Practical Implications for Sponsor Compliance
Documentation as the First Line of Defence
For sponsors operating in Hong Kong, the single most important takeaway is the absolute necessity of meticulous documentation. The SFC and HKEX will judge a sponsor’s conduct based on the written record. Every interaction with an expert, every challenge, and every internal discussion must be captured in writing. This includes:
- A formal engagement letter that clearly defines the scope of the expert’s work and the sponsor’s right to challenge findings.
- A comprehensive due diligence plan that allocates specific resources to reviewing expert reports.
- A “challenge log” that records every issue raised, the expert’s response, and the sponsor’s final decision.
The cost of poor documentation is now quantifiable. The HKD 8 million fine mentioned earlier is a direct result of a sponsor failing to document its review process. For a mid-tier sponsor, that fine can represent a significant portion of annual profits from listing advisory work.

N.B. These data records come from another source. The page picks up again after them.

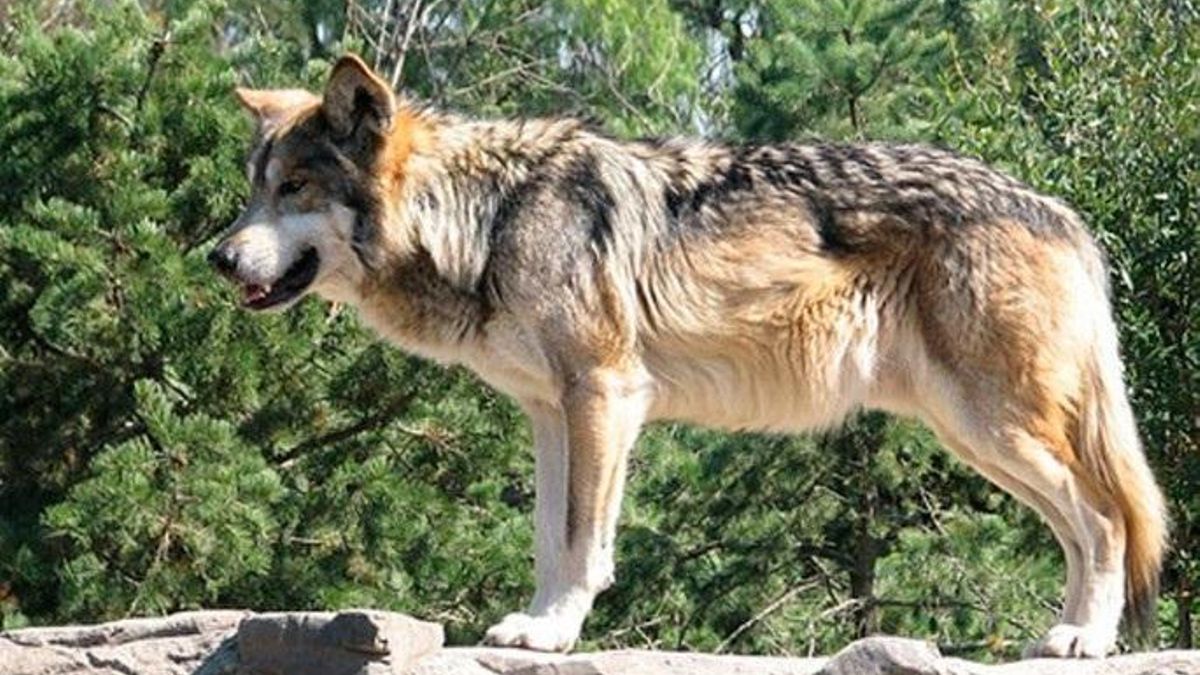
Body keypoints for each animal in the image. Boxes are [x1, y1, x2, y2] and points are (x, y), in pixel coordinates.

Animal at [209, 54, 1167, 657]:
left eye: (295, 187)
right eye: (253, 190)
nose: (216, 258)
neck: (487, 216)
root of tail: (1061, 210)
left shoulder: (604, 394)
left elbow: (582, 541)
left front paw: (554, 632)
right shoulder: (551, 411)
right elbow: (548, 540)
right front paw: (531, 625)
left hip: (990, 423)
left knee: (1108, 519)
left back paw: (1084, 639)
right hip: (976, 434)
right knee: (1089, 526)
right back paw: (1065, 635)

Managing the Relationship with the Listing Applicant
The sponsor must also carefully manage its relationship with the listing applicant. The applicant may pressure the sponsor to accept an expert’s report without challenge, particularly if the report supports a higher valuation or a more aggressive growth narrative. The sponsor must be prepared to push back, explaining that accepting a flawed report is not in the applicant’s long-term interest, as it increases the risk of a post-listing enforcement action or a shareholder lawsuit.
The sponsor should include a clause in its engagement letter with the applicant that explicitly reserves the sponsor’s right to reject or challenge any expert report. This clause provides legal cover for the sponsor to act independently. The sponsor should also educate the applicant’s board of directors and senior management on the regulatory expectations, so that the applicant understands that a challenge is a standard part of the listing process, not an act of obstruction.
Actionable Takeaways
- Implement a mandatory “expert report challenge” protocol in your sponsor compliance manual, specifying the trigger points, escalation steps, and documentation requirements for any disagreement with an expert’s findings.
- Formalise the expert engagement process by including a specific clause in the engagement letter that grants the sponsor an unfettered right to challenge assumptions, request alternative methodologies, and reject the report if a satisfactory resolution is not reached.
- Conduct a pre-engagement audit of the expert’s independence for every listing application, documenting the assessment in a file note that is reviewed by the sponsor’s compliance officer.
- Maintain a centralised “challenge log” for each listing file, recording every instance of disagreement with an expert, the sponsor’s analysis, the expert’s response, and the final resolution, with a clear rationale for the decision.
- Prepare for the SFC’s thematic inspection by conducting an internal mock review of your most recent three listing files, specifically focusing on the documentation of sponsor-expert interactions and the audit trail of any challenges.